“Jack doesn’t believe any of that stuff.”
“Everybody else does. You know that old cat in the office thinks you’re spending your free time in half the rent-by-the-hour motels in eastern Pennsylvania.”
“Evie.”
Evie shrugged. “If you’re not going to listen to reason, I can’t help you. And please try to remember it’s not just my reason you’re listening to. It’s Jack’s.”
“I know.” Chessey stood up. She had come to Evie to “talk it all out,” fully expecting to be made to feel better. Instead, she felt worse. It hardly seemed fair. “I just wish I knew where they were,” she said, “Jack and Dr. Steele both. I wish I knew what they were doing.”
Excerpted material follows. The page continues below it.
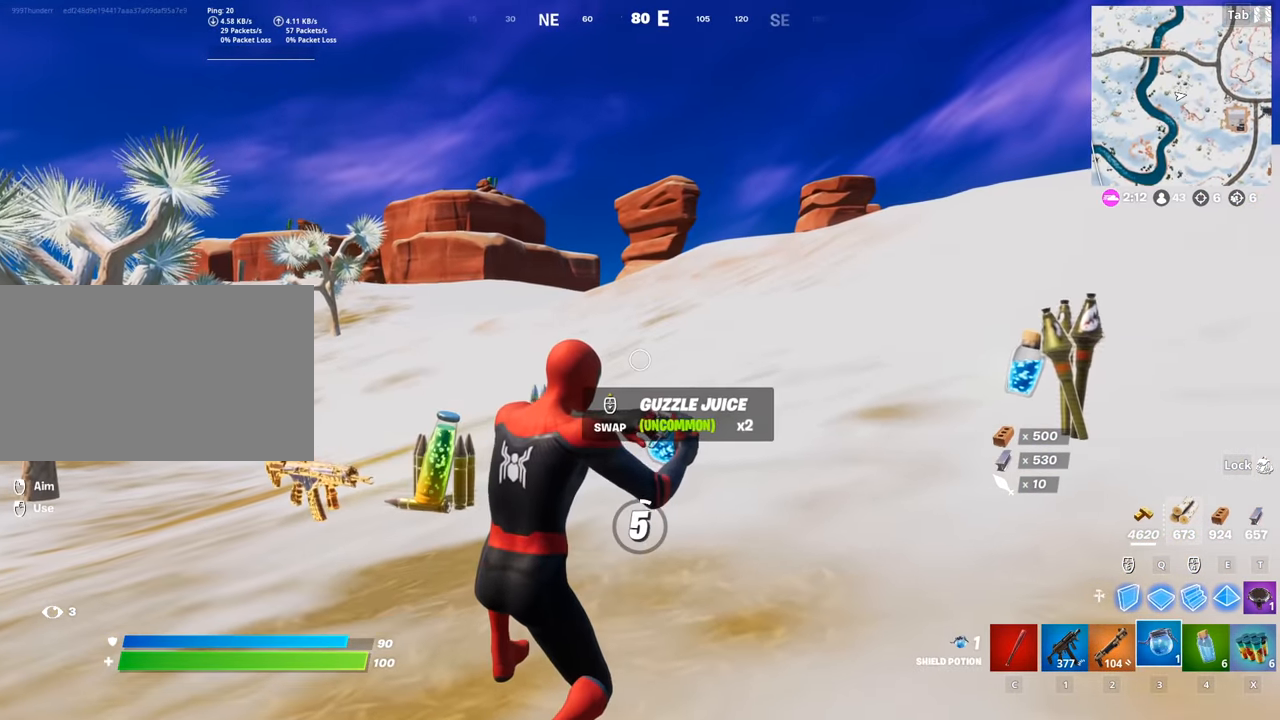
{"keys": [], "mouse": [], "mouse_move": "still", "events": []}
“Unless you know something I don’t know, they’re not doing it together. Lighten up, Chessey. Go pat Susan Ledovic on the head. She’s dying for your attention.”
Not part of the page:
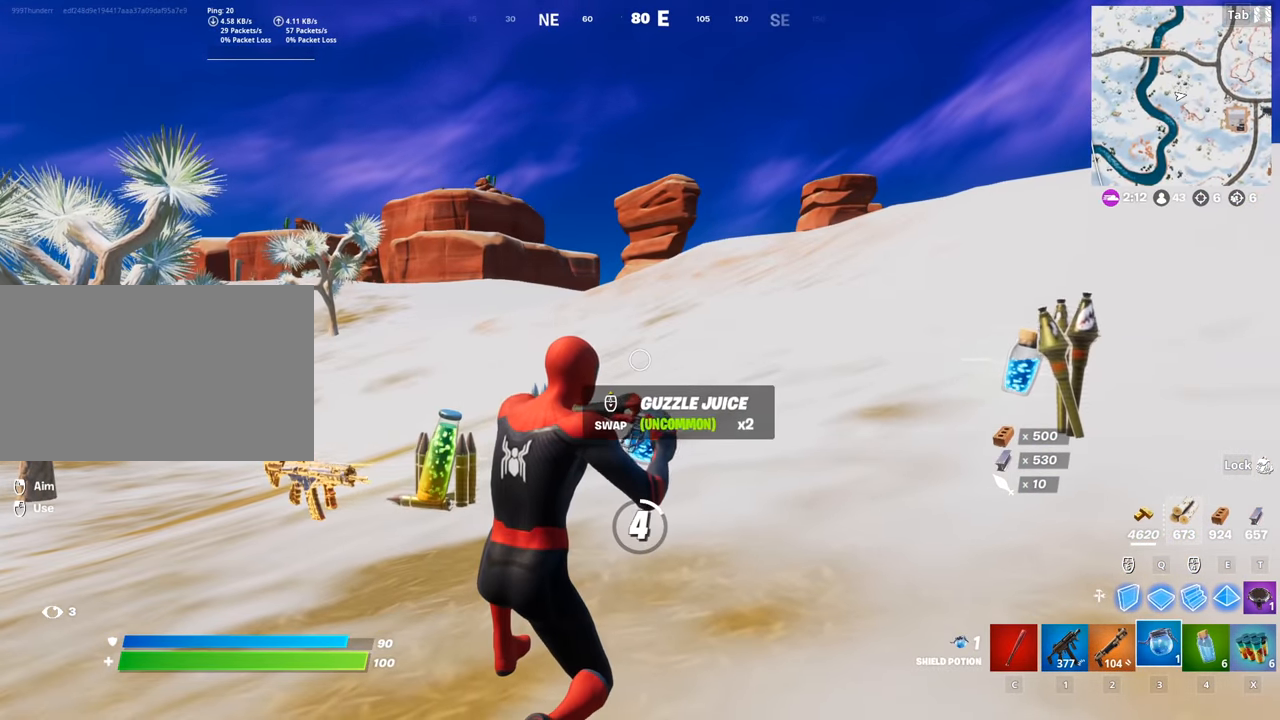
{"keys": [], "mouse": [], "mouse_move": "still", "events": []}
“Mmm,” Chessey said. Evie had gone back to her clipboard, and Chessey could see Susan Ledovic, the fat girl with the pimples, ripping out a seam with the thread in her teeth. Evie was right. It was time to stop fretting over what she could do nothing about, and go back to being the Perfect College Coed instead.
What nagged at her, though, was that she did know something Evie didn’t know. She knew that Jack had intended to see Dr. Steele today, and have it out once and for all.
5
DR. KATIIERINE BRANCH SOMETIMES wondered what would have happened to her if she had been brought up in another time, or another country. When she was a child, she had read a roomful of books on Great Women Pioneers—Elizabeth Blackwell, Maria Mitchell, Elizabeth Cady Stanton, Marie Curie—but she had known immediately that she was nothing like them. Stuck in a situation that offered her any kind of real resistance, she would yield. By the time she was seven, she had yielded on a number of important issues, including Leggings, Lavelieres, and Sean Cassidy. If she found the strength to defy her hyperconventional, hypercritical, chillingly emotionless mother, it was only because she was desperate not to defy that small group of girls who represented Everything That Mattered at John F. Kennedy Memorial Elementary. Katherine Branch had always had a very fine eye for distinctions of status and a consuming passion of shame at the fact that she had been born worthy of belonging to none of the first-class categories offered for her inspection. She had figured out early that Women Didn’t Count, and that all the things women did—nursing, teaching, raising a family—were irretrievably second-rate. She had figured out even earlier that, among women, being pretty was not enough, unless you had something else to back it up. Katherine had always been pretty enough, but the other things—wit, maybe, or that school-skewed form of intelligence that is so important in grades K-6—eluded her. She was a fairly attractive, moderately bright, nondescriptly pleasant child of the early sixties. From the day she started kindergarten to the day she graduated from high school, she was destined to fade into the woodwork.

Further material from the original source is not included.